Connie Weaver, head of the National Institutes of Health Purdue University-University of Alabama at Birmingham Botanical Research Center for Age-Related Diseases, which funded the research, said the study's focus was an important part of understanding how to get the most out of compounds considered beneficial.

"There is a lot of interest in bioactive materials to protect people from disease and promote better health," Weaver said. "What's been totally ignored is the way these materials are found in foods in combination with other ingredients. How they're involved in the food matrix can affect how you absorb these health promoters."

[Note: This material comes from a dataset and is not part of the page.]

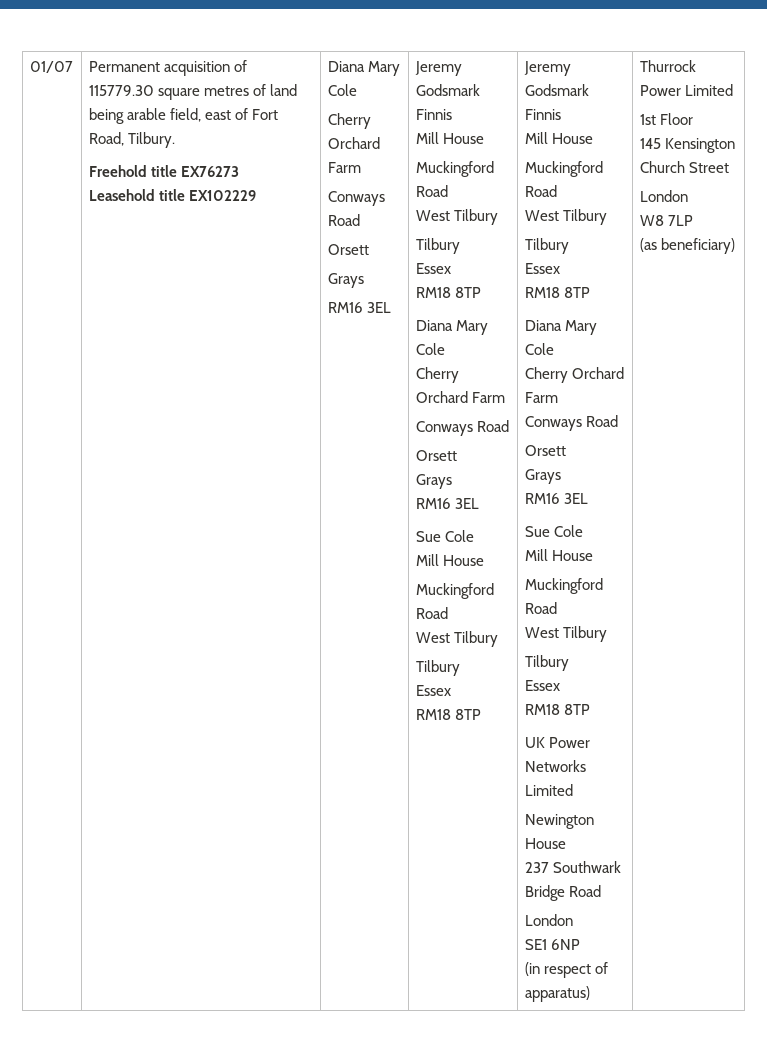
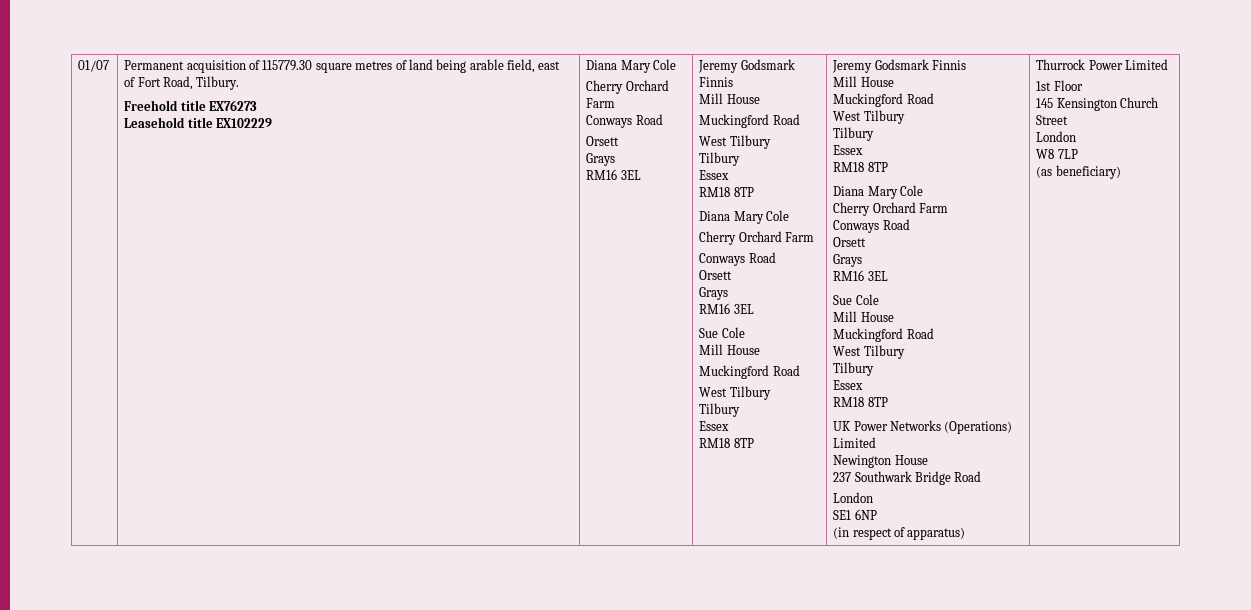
(586, 766) none -> [944,421,1013,434] (Operations)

Ferruzzi said the next step in the research is to stage a human clinical trial.

Writer: Brian Wallheimer, 765-496-2050,

Source: Mario Ferruzzi, 765-494-0625,

Ag Communications: (765) 494-8415;
Steve Leer,
Agriculture News Page

An in vivo study supports earlier research showing that adding ascorbic acid and sugar to green tea may increase the amount of antioxidants the body is able to absorb, said Mario Ferruzzi, associate professor of food science and nutrition. (Purdue Agricultural Communications file photo/Tom Campbell)

A publication-quality photo is available at



Formulation with Ascorbic Acid and Sucrose Modulates
Catechin Bioavailability from Green Tea

 Catrina M. Peters, Rodney J. Green, Elsa M. Janle
and Mario G. Ferruzzi

In order to investigate the impact of common food ingredients on catechin absorption, green tea (GT) extract (50 mg) was formulated plain, with sucrose (GT+S), with ascorbic acid (GT+AA) and with sucrose and ascorbic acid (GT+S+AA). Bioavailability and bioaccessibility were assessed in Sprague Dawley rats and an in vitro digestion/Caco-2 cell model respectively. Absorption of epigallocatechin (EGC) and epigallocatechin gallate (EGCG) was significantly (P<0.05) enhanced in GT+S+AA formulations (AUC0-6h= 3237.0 and 181.8 pmol*h/L plasma respectively) relative to GT control (AUC0-6h = 1304.1 and 61.0 pmol*h/L plasma respectively). In vitro digestive recovery was higher for EGC and epicatechin (EC) ( 51-53%) relative to EGCG and epicatechin gallate (ECG) (< 20%) and was modestly enhanced in GT+S and GT+S+AA formulations. Accumulation of EGC, EGCG and ECG by Caco-2 cells was significantly (P<0.05) higher from GT+S+AA compared to other formulations while retention of catechins was enhanced in presence of ascorbic acid. These data suggest that formulation with sucrose and ascorbic acid may improve catechin bioavailability by enhancing bioaccessibility and intestinal uptake from tea.